Restraint of Trade clauses are designed to protect the franchisor from the franchisee taking the intellectual property and opening up in competition with the franchisor at the end of their agreement. The decisions have gone both ways, one in favour of the franchisor, and the other in favour of the franchisee.

In Mad Butcher Holdings Ltd v Standard 730 Ltd [2019] NZHC 589, Mad Butcher Holdings (MBH) sought an injunction to stop Standard 730 Ltd (Standard) from carrying on trading as an independent butcher after the natural expiry of the franchise agreement.
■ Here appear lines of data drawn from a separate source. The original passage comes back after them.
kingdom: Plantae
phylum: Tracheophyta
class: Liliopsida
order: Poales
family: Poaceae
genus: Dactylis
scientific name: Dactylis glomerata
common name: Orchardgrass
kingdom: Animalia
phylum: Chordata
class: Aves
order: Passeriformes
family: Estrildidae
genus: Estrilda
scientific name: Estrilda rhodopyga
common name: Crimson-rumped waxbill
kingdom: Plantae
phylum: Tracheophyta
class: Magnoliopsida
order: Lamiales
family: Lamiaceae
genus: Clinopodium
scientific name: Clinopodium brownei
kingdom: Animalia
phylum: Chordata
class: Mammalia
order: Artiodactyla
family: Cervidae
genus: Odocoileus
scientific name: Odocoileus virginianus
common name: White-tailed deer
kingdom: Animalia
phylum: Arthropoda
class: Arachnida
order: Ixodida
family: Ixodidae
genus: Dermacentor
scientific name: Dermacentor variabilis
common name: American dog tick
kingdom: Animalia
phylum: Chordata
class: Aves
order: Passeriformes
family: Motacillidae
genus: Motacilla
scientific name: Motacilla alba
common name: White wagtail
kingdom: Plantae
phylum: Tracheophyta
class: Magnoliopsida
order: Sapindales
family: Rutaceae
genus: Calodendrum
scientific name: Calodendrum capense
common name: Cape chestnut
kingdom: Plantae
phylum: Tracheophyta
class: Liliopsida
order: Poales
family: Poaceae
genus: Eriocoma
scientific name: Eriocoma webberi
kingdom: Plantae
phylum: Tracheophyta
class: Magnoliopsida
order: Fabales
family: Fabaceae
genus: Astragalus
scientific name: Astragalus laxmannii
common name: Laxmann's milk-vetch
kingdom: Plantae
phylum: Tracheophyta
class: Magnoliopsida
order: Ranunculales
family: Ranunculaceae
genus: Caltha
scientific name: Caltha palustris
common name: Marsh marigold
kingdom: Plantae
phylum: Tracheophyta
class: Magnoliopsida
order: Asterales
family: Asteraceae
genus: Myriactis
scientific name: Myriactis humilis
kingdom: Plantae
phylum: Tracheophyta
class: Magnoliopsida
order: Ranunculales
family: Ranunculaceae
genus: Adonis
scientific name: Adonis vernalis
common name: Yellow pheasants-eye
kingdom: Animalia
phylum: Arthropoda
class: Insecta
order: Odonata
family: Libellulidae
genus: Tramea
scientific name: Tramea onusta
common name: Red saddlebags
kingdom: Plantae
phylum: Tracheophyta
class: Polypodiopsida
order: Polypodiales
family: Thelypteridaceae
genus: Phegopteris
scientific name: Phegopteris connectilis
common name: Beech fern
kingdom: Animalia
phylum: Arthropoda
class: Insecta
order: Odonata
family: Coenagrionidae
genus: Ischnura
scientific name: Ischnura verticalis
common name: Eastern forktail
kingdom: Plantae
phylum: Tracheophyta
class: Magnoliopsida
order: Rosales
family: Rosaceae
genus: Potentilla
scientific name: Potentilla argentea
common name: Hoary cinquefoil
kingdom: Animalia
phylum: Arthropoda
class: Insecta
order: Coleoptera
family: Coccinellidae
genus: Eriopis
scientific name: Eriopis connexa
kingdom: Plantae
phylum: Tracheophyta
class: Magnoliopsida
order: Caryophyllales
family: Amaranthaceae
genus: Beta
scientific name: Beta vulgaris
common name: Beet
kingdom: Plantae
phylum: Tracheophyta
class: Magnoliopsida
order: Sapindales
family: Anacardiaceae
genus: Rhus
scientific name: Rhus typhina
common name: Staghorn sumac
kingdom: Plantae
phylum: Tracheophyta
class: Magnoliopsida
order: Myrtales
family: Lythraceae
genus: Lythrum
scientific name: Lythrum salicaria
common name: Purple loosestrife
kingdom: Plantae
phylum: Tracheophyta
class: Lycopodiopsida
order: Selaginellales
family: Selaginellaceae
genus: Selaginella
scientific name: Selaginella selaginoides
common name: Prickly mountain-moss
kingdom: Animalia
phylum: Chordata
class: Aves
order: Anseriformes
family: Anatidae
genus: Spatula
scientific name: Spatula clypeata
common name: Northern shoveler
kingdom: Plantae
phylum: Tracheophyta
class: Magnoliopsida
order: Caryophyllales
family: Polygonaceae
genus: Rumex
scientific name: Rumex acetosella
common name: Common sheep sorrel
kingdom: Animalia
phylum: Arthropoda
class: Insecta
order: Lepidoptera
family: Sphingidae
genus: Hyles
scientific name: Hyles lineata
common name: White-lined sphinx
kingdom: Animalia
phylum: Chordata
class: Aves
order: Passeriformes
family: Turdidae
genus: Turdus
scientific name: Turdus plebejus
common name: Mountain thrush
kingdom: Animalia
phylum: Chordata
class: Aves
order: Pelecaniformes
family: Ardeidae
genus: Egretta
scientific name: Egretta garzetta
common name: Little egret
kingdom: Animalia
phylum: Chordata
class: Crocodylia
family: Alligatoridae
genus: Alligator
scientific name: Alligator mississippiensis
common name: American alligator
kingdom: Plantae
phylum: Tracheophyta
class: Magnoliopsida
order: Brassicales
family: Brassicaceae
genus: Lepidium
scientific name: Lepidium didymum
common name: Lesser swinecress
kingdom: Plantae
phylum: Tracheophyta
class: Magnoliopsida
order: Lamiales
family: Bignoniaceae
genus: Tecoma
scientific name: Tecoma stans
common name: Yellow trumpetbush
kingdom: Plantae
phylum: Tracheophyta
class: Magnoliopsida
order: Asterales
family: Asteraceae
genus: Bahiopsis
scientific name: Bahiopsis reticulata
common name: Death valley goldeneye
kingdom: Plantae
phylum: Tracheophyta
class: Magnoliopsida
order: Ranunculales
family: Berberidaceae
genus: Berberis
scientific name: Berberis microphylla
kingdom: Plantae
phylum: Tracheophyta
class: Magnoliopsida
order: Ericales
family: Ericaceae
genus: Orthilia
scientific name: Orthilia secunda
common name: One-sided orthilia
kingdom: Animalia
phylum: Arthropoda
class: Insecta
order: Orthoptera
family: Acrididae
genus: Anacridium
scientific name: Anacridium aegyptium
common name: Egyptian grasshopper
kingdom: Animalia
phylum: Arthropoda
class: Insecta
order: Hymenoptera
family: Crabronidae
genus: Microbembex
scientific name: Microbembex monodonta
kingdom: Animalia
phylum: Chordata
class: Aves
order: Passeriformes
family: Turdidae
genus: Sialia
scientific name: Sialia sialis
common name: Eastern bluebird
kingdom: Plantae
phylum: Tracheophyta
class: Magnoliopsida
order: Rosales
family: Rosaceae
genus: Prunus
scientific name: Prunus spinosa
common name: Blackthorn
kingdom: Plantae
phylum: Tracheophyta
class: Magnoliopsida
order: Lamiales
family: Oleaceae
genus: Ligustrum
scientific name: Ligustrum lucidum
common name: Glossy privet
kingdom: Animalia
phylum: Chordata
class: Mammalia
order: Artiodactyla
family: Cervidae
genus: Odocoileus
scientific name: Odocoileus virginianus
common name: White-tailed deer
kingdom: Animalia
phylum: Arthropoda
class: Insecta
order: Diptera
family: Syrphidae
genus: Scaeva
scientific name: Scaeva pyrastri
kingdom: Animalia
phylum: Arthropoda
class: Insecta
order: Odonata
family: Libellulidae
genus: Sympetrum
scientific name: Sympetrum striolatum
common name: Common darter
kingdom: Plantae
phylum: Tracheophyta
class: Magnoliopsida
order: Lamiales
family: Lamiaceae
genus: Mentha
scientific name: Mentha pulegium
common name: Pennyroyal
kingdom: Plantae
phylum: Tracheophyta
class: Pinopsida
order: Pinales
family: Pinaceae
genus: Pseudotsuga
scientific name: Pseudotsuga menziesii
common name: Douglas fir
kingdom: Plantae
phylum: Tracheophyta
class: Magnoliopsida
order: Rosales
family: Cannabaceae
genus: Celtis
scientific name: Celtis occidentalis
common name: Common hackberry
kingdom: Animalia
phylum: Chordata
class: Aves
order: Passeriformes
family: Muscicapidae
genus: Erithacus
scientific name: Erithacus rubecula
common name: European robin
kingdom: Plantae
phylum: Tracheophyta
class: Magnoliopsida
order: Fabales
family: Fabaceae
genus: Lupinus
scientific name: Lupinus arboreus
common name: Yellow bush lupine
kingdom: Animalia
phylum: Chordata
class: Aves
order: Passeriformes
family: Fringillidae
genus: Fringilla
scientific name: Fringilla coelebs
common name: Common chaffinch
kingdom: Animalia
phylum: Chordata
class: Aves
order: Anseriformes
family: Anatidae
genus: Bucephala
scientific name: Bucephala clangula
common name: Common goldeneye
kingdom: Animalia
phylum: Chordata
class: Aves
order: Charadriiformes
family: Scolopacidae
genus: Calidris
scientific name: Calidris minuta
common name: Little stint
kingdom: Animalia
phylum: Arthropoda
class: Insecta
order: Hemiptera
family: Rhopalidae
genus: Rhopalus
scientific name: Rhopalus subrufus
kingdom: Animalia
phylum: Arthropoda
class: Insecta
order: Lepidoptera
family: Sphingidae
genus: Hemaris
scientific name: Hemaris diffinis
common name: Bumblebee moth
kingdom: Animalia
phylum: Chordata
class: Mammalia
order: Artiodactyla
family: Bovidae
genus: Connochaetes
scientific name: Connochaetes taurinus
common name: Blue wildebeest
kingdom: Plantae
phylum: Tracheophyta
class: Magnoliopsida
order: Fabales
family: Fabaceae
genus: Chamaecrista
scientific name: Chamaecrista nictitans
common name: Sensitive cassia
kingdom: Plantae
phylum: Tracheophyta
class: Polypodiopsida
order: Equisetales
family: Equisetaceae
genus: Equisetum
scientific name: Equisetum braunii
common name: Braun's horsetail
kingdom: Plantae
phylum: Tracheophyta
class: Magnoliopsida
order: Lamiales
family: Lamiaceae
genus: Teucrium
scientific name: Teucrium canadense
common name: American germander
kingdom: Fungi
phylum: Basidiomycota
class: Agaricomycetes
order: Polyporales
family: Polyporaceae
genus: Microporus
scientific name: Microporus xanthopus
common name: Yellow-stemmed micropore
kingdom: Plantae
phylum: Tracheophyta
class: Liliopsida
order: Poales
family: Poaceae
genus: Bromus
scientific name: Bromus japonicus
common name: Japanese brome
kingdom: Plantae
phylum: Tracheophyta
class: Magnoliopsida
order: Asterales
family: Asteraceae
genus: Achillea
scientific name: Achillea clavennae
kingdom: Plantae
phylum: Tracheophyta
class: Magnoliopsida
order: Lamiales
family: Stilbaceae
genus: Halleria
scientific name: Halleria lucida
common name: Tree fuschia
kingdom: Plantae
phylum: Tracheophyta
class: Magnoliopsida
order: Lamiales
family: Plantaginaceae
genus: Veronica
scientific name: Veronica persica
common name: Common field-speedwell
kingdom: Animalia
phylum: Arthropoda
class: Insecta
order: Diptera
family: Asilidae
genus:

When assessing the request for injunctive relief a court looks at whether there is a serious question to be tried, where the balance of convenience lies, and where the overall justice of the case lies.

  • A serious question to be tried was established on the basis that MBH has a strongly arguable case that it had enforceable contractual provisions, which at the time restrained Standard from operating a retail butchery shop in the premises.
  • The balance of convenience was influenced by the uncertainty of Standards ability to pay damages, and that an injunction could be conditional on MBH’s principal providing security in a form acceptable to the Registrar.
  • In assessing overall justice it was determined that Standard had been put on notice by MBH not to continue trading as an independent butcher, and that his Standards staff would not have had employment if he has not continued as an independent butcher.

The High Court found in favour of MBH and granted the injunction to stop Standard trading as an independent butcher.

On the other hand, in Mainland Digital Marketing Ltd v Willetts [2019] NZHC 2542, Mainland Digital Marketing (MDM) the franchisee was attempting to enforce a restraint of trade to stop two of its ex franchisors from taking up employment with one of the companies contracted to the franchise.

In their new role, they were determined to be market competitors because the services provided were identical to those provided by the franchise. However, a determining factor in the case was there was no prohibition on becoming an employee in the restraint of trade, whereas a previous shareholder of MDM was subject to a restraint of trade that clearly prohibited him from becoming an employee of a market competitor. The omission was sufficient to preclude the restraint of trade from applying.

Another determination in the case was that when determining whether it was the same type of business it was sufficient to establish that some of the individual components of the business for were being carried on, and not necessary to establish all the elements of the business in the restraints of trade were undertaken in the new business dealing.

Restraints of trade can be fickle and the utmost care should be taken to ensure that they are enforceable and have their desired effect.